▶ [Directions]: Print the data verbatim. Leave every image out.

::: Exercise input

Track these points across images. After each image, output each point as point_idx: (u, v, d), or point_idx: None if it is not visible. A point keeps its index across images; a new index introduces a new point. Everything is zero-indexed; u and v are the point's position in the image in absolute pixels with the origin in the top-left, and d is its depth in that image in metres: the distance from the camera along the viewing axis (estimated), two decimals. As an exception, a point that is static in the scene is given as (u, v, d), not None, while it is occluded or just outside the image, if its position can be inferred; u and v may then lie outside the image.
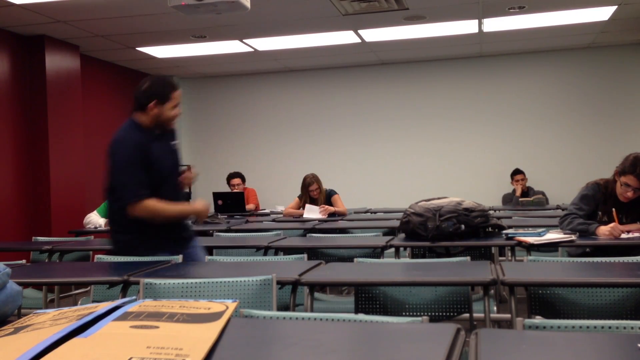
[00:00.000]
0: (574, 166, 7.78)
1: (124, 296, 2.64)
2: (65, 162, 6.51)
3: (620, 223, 3.46)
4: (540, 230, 3.49)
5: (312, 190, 6.12)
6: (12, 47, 6.22)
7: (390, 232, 4.63)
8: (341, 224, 5.29)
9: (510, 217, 5.28)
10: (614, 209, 3.45)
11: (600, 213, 3.53)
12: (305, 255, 3.21)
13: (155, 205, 3.09)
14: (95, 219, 5.34)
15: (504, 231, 3.58)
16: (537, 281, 2.47)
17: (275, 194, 8.40)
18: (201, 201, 3.38)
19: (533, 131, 8.01)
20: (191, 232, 3.45)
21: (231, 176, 7.68)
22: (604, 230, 3.34)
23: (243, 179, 7.71)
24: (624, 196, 3.41)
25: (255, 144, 8.85)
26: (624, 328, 1.53)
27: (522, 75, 8.08)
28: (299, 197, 6.31)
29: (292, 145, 8.69)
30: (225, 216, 6.27)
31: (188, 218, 3.40)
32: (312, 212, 5.94)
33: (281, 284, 2.52)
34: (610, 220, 3.43)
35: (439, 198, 3.77)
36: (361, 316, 1.69)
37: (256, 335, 1.48)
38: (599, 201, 3.53)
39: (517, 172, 7.66)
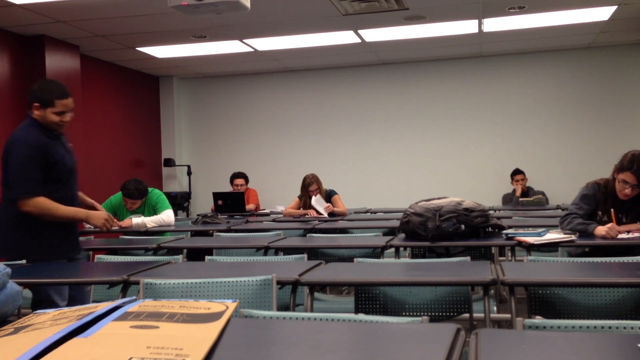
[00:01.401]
0: (574, 166, 7.78)
1: (124, 296, 2.64)
2: (65, 162, 6.50)
3: (620, 222, 3.46)
4: (540, 230, 3.49)
5: (312, 191, 6.12)
6: (12, 47, 6.22)
7: (390, 232, 4.63)
8: (341, 224, 5.29)
9: (510, 217, 5.28)
10: (612, 210, 3.45)
11: (600, 213, 3.54)
12: (305, 255, 3.21)
13: (45, 202, 3.18)
14: (95, 219, 5.33)
15: (504, 231, 3.58)
16: (537, 281, 2.47)
17: (276, 194, 8.40)
18: (100, 212, 3.46)
19: (533, 131, 8.01)
20: (68, 244, 3.42)
21: (235, 176, 7.68)
22: (601, 230, 3.34)
23: (247, 180, 7.71)
24: (622, 193, 3.42)
25: (255, 144, 8.85)
26: (624, 328, 1.53)
27: (522, 75, 8.08)
28: (299, 197, 6.31)
29: (292, 145, 8.69)
30: (226, 216, 6.27)
31: (79, 221, 3.44)
32: (319, 204, 5.94)
33: (281, 284, 2.52)
34: (610, 220, 3.43)
35: (439, 198, 3.77)
36: (361, 316, 1.69)
37: (256, 335, 1.48)
38: (599, 201, 3.53)
39: (517, 172, 7.65)
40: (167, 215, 5.25)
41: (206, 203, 8.36)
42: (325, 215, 5.88)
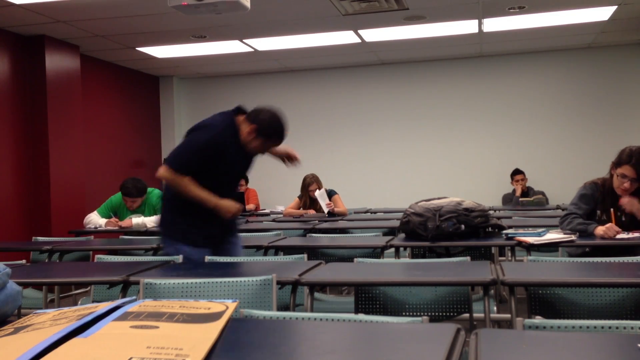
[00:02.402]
0: (574, 166, 7.78)
1: (124, 296, 2.64)
2: (65, 162, 6.51)
3: (619, 221, 3.46)
4: (540, 230, 3.49)
5: (312, 190, 6.12)
6: (12, 47, 6.22)
7: (390, 232, 4.63)
8: (341, 224, 5.29)
9: (510, 217, 5.28)
10: (612, 209, 3.45)
11: (599, 212, 3.54)
12: (305, 255, 3.21)
13: (182, 180, 3.12)
14: (96, 219, 5.34)
15: (504, 231, 3.58)
16: (537, 281, 2.47)
17: (276, 194, 8.40)
18: (232, 202, 3.25)
19: (533, 131, 8.01)
20: (225, 228, 3.39)
21: None
22: (599, 230, 3.34)
23: (246, 180, 7.72)
24: (621, 188, 3.41)
25: (255, 144, 8.84)
26: (624, 328, 1.53)
27: (522, 75, 8.08)
28: (299, 197, 6.32)
29: (292, 145, 8.65)
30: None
31: (209, 207, 3.20)
32: (322, 198, 5.94)
33: (281, 284, 2.52)
34: (609, 220, 3.43)
35: (439, 198, 3.76)
36: (361, 316, 1.69)
37: (256, 335, 1.47)
38: (597, 200, 3.53)
39: (517, 172, 7.66)
40: (167, 215, 5.24)
41: (206, 203, 8.36)
42: (326, 210, 5.88)
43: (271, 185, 8.55)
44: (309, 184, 6.14)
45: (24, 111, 6.32)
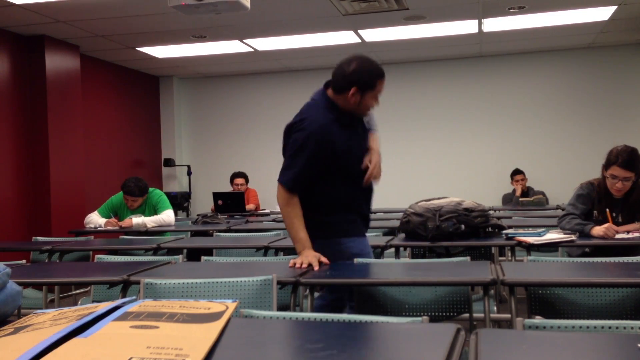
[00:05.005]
0: (574, 166, 7.78)
1: (124, 296, 2.64)
2: (65, 162, 6.51)
3: (615, 221, 3.47)
4: (540, 230, 3.49)
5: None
6: (12, 47, 6.22)
7: (390, 232, 4.62)
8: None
9: (510, 217, 5.28)
10: (607, 210, 3.46)
11: (596, 212, 3.55)
12: (305, 255, 3.20)
13: (289, 205, 2.95)
14: (96, 219, 5.33)
15: (504, 231, 3.58)
16: (537, 281, 2.47)
17: (276, 194, 8.39)
18: (310, 254, 2.82)
19: (533, 131, 8.01)
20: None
21: (235, 175, 7.68)
22: (598, 230, 3.35)
23: (247, 180, 7.72)
24: (614, 189, 3.45)
25: (255, 144, 8.85)
26: (624, 328, 1.53)
27: (522, 75, 8.08)
28: (299, 197, 6.30)
29: (292, 145, 8.67)
30: (226, 216, 6.27)
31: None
32: None
33: (281, 284, 2.52)
34: (606, 220, 3.44)
35: (439, 198, 3.76)
36: (361, 316, 1.69)
37: (256, 335, 1.48)
38: (594, 200, 3.55)
39: (517, 172, 7.66)
40: (167, 215, 5.25)
41: (206, 203, 8.36)
42: None
43: (271, 185, 8.50)
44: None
45: (24, 111, 6.32)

::::::

▶ [Solved exercise]:
Track these points across images. After each image, output each point as point_idx: (u, v, d), or point_idx: None if it is not visible. A point keeps its index across images; a new index introduces a new point. Everything is zero-indexed; u and v are the point's position in the image in absolute pixels with the origin in the top-left, and d is its depth in that image in metres: the distance from the camera along the viewing axis (estimated), two decimals. As an exception, a point that is static in the scene is given as (u, v, d), not None, while it is occluded or just outside the image, if its position can be inferred; u and v may then lie outside the image.
[00:00.000]
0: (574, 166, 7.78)
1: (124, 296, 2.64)
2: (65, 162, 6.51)
3: (620, 223, 3.46)
4: (540, 230, 3.49)
5: (312, 190, 6.12)
6: (12, 47, 6.22)
7: (390, 232, 4.63)
8: (341, 224, 5.29)
9: (510, 217, 5.28)
10: (614, 209, 3.45)
11: (600, 213, 3.53)
12: (305, 255, 3.21)
13: (155, 205, 3.09)
14: (95, 219, 5.34)
15: (504, 231, 3.58)
16: (537, 281, 2.47)
17: (275, 194, 8.40)
18: (201, 201, 3.38)
19: (533, 131, 8.01)
20: (191, 232, 3.45)
21: (231, 176, 7.68)
22: (604, 230, 3.34)
23: (243, 179, 7.71)
24: (624, 196, 3.41)
25: (255, 144, 8.85)
26: (624, 328, 1.53)
27: (522, 75, 8.08)
28: (299, 197, 6.31)
29: (292, 145, 8.69)
30: (225, 216, 6.27)
31: (188, 218, 3.40)
32: (312, 212, 5.94)
33: (281, 284, 2.52)
34: (610, 220, 3.43)
35: (439, 198, 3.77)
36: (361, 316, 1.69)
37: (256, 335, 1.48)
38: (599, 201, 3.53)
39: (517, 172, 7.66)
[00:01.401]
0: (574, 166, 7.78)
1: (124, 296, 2.64)
2: (65, 162, 6.50)
3: (620, 222, 3.46)
4: (540, 230, 3.49)
5: (312, 191, 6.12)
6: (12, 47, 6.22)
7: (390, 232, 4.63)
8: (341, 224, 5.29)
9: (510, 217, 5.28)
10: (612, 210, 3.45)
11: (600, 213, 3.54)
12: (305, 255, 3.21)
13: (45, 202, 3.18)
14: (95, 219, 5.33)
15: (504, 231, 3.58)
16: (537, 281, 2.47)
17: (276, 194, 8.40)
18: (100, 212, 3.46)
19: (533, 131, 8.01)
20: (68, 244, 3.42)
21: (235, 176, 7.68)
22: (601, 230, 3.34)
23: (247, 180, 7.71)
24: (622, 193, 3.42)
25: (255, 144, 8.85)
26: (624, 328, 1.53)
27: (522, 75, 8.08)
28: (299, 197, 6.31)
29: (292, 145, 8.69)
30: (226, 216, 6.27)
31: (79, 221, 3.44)
32: (319, 204, 5.94)
33: (281, 284, 2.52)
34: (610, 220, 3.43)
35: (439, 198, 3.77)
36: (361, 316, 1.69)
37: (256, 335, 1.48)
38: (599, 201, 3.53)
39: (517, 172, 7.65)
40: (167, 215, 5.25)
41: (206, 203, 8.36)
42: (325, 215, 5.88)
[00:02.402]
0: (574, 166, 7.78)
1: (124, 296, 2.64)
2: (65, 162, 6.51)
3: (619, 221, 3.46)
4: (540, 230, 3.49)
5: (312, 190, 6.12)
6: (12, 47, 6.22)
7: (390, 232, 4.63)
8: (341, 224, 5.29)
9: (510, 217, 5.28)
10: (612, 209, 3.45)
11: (599, 212, 3.54)
12: (305, 255, 3.21)
13: (182, 180, 3.12)
14: (96, 219, 5.34)
15: (504, 231, 3.58)
16: (537, 281, 2.47)
17: (276, 194, 8.40)
18: (232, 202, 3.25)
19: (533, 131, 8.01)
20: (225, 228, 3.39)
21: None
22: (599, 230, 3.34)
23: (246, 180, 7.72)
24: (621, 188, 3.41)
25: (255, 144, 8.84)
26: (624, 328, 1.53)
27: (522, 75, 8.08)
28: (299, 197, 6.32)
29: (292, 145, 8.65)
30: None
31: (209, 207, 3.20)
32: (322, 198, 5.94)
33: (281, 284, 2.52)
34: (609, 220, 3.43)
35: (439, 198, 3.76)
36: (361, 316, 1.69)
37: (256, 335, 1.47)
38: (597, 200, 3.53)
39: (517, 172, 7.66)
40: (167, 215, 5.24)
41: (206, 203, 8.36)
42: (326, 210, 5.88)
43: (271, 185, 8.55)
44: (309, 184, 6.14)
45: (24, 111, 6.32)
[00:05.005]
0: (574, 166, 7.78)
1: (124, 296, 2.64)
2: (65, 162, 6.51)
3: (615, 221, 3.47)
4: (540, 230, 3.49)
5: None
6: (12, 47, 6.22)
7: (390, 232, 4.62)
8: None
9: (510, 217, 5.28)
10: (607, 210, 3.46)
11: (596, 212, 3.55)
12: (305, 255, 3.20)
13: (289, 205, 2.95)
14: (96, 219, 5.33)
15: (504, 231, 3.58)
16: (537, 281, 2.47)
17: (276, 194, 8.39)
18: (310, 254, 2.82)
19: (533, 131, 8.01)
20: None
21: (235, 175, 7.68)
22: (598, 230, 3.35)
23: (247, 180, 7.72)
24: (614, 189, 3.45)
25: (255, 144, 8.85)
26: (624, 328, 1.53)
27: (522, 75, 8.08)
28: (299, 197, 6.30)
29: (292, 145, 8.67)
30: (226, 216, 6.27)
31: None
32: None
33: (281, 284, 2.52)
34: (606, 220, 3.44)
35: (439, 198, 3.76)
36: (361, 316, 1.69)
37: (256, 335, 1.48)
38: (594, 200, 3.55)
39: (517, 172, 7.66)
40: (167, 215, 5.25)
41: (206, 203, 8.36)
42: None
43: (271, 185, 8.50)
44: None
45: (24, 111, 6.32)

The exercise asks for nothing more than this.